A NEW child development program is being launched across Cape York and the Torres Strait.
The Torres and Cape Hospital and Health Service received $3.6 million from the state government’s Connected Community Pathways program to fund the new service.
The new service will see the establishment of a mobile visiting allied health team to work in collaboration with local Aboriginal and Torres Strait Islander allied health assistants.
The team will travel directly to see and treat patients at their local health care centres across the region.
The team will include speech pathologists, occupational therapists, physiotherapists, psychologists, social workers, and dietitians.
They will provide specialist assessment, diagnosis, and support of children with complex developmental delays, medical conditions, and disabilities as well the provision of ongoing therapy and support, and the building of local capacity in targeted communities.
“I am passionate about ensuring Queensland children get the best quality healthcare, no matter where they live,” said Health Minister Shannon Fentiman.
“Our government’s $67.5 million Connected Community Pathways program is providing initiatives that improve access to health care for people living in remote Queensland, such as our Virtual Emergency Department telehealth service.
“The $3.6 million new child development program will bring health care directly to communities, with teams of allied health professionals travelling to, and operating from their local Primary Health Care Centre.

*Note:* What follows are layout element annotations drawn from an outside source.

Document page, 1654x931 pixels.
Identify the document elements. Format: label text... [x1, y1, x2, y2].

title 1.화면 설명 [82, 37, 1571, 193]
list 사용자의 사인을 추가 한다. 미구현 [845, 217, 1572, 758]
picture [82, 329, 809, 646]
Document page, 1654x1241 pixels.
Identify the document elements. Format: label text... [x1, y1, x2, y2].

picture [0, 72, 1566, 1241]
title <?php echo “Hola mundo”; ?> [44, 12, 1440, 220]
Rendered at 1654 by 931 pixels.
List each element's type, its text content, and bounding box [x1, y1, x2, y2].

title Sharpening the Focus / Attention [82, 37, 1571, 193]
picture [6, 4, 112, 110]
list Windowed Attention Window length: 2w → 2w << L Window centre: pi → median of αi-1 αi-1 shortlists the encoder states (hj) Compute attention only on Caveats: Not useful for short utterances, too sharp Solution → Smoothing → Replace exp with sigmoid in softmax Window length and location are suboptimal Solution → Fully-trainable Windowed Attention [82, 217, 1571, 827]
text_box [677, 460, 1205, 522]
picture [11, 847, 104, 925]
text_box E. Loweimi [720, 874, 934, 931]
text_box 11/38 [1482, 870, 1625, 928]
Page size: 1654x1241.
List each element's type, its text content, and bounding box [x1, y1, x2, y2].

“Our children deserve the best, and this program means less travel for families and less demand on our hospitals.
“The Torres and Cape Hospital and Health Service is one of four successful funding applications related to child development, along with Darling Downs HHS, Wide Bay HHS and Children’s Health Queensland HHS.”
Torres and Cape Hospital and Health Service executive director of allied health Amanda Wilson said: “Recruitment for the child development team is under way.
“The move to establish the child development program was a result of a Local Area Needs Assessment project which was undertaken by the health service last year to better understand community health needs.
“Through that project, it was identified that maternal and child health and child development was the absolute top priority.
“We are thrilled to have been selected as a funding recipient to provide these much-needed services for our communities, and work toward our goals of investing in healthcare in the first 2000 days of life.”